Friday, November 6, 2015

Book Review: Midnight’s Furies (Author Nisid Hajari)

Midnight’s Furies deals with the complicated issue of India’s partition. The book explores the reasons of partition and roles of leaders like Nehru, Gandhi, Sardar Patel, Jinnah, and Lord Mountbatten etc. in partition related issues. The book starts with riots in Bengal and moves ahead to riots in Bihar and then with the brutal and furious riot stories of Punjab. While covering partition related riot incidents the book also covers important issues amalgamation of major independent dominions like Kashmir, Junagrh, Hyderabad with India.

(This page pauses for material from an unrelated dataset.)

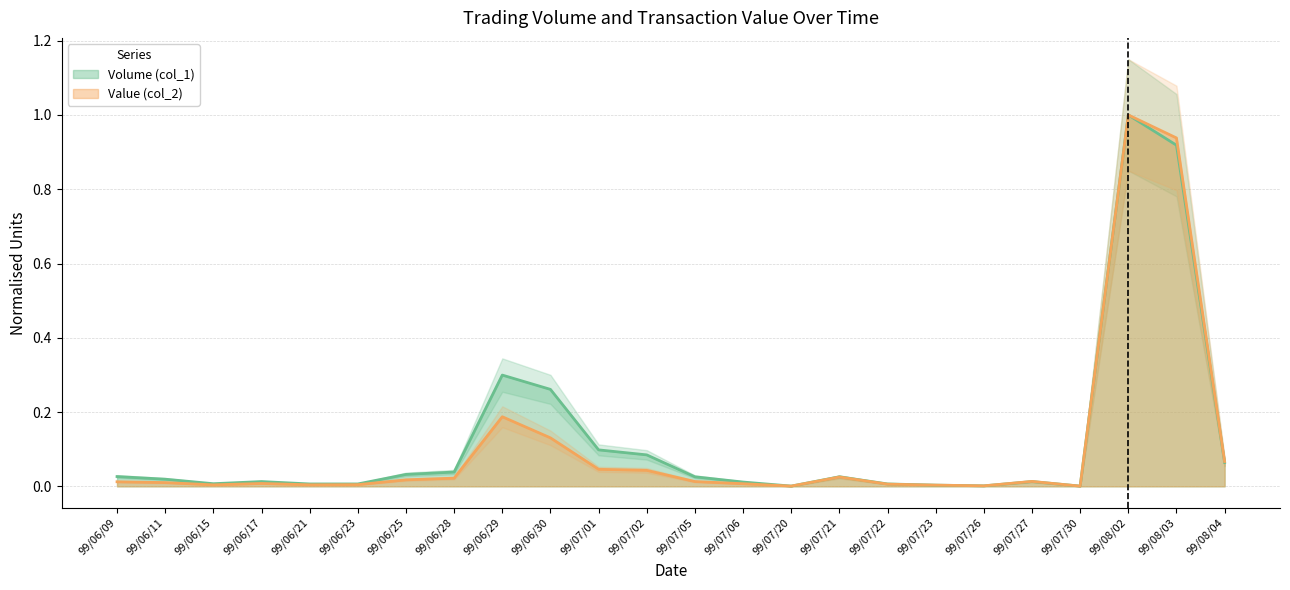

Between 99/06/25 and 99/07/06, which is larger?

99/06/25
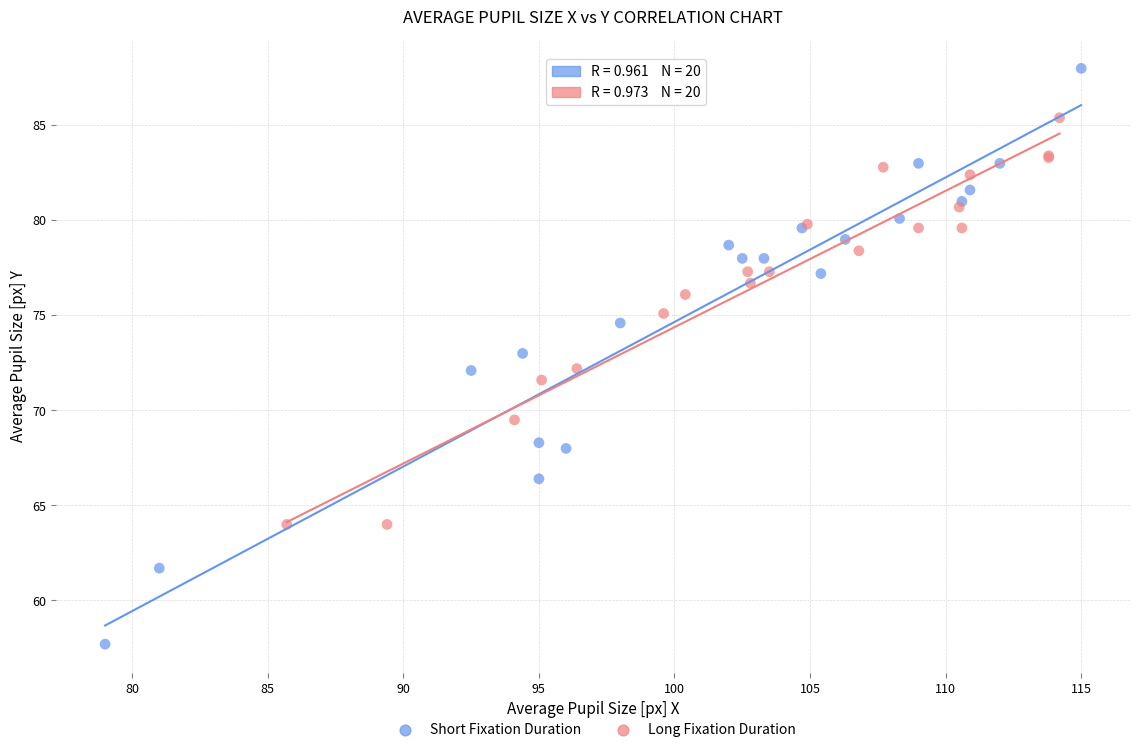

Which series has the largest Y range (max minus min)?

Short Fixation Duration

The book banks upon narratives of eye-witnesses, personal notes of government officials and political leaders, published reports of 1940s to dive deeper into the issues of partition. Nisid Hajari concludes the book in an epilogue that narrates how partition has created a deadly legacy between the two countries which is dangerous for both the countries as well as for the entire world.
Midnight’s Furies is an easy read owing to simple narrative used by Hajari. Some parts of narratives makes you realise the extent of atrocities of riots while some other parts appear to be dwelling with unwarranted details that doesn’t add much to the overall context, some of them appear to be repetitive.
A reasonably good book if you want to understand the reasons of partition and the riots that shook South Asia during India’s independence. However, the book assumes that the legacy of animosity between India and Pakistan started only because of the partition and avoids any detailing of religious differences in pre-Jinnah India, which the reader needs to keep in mind.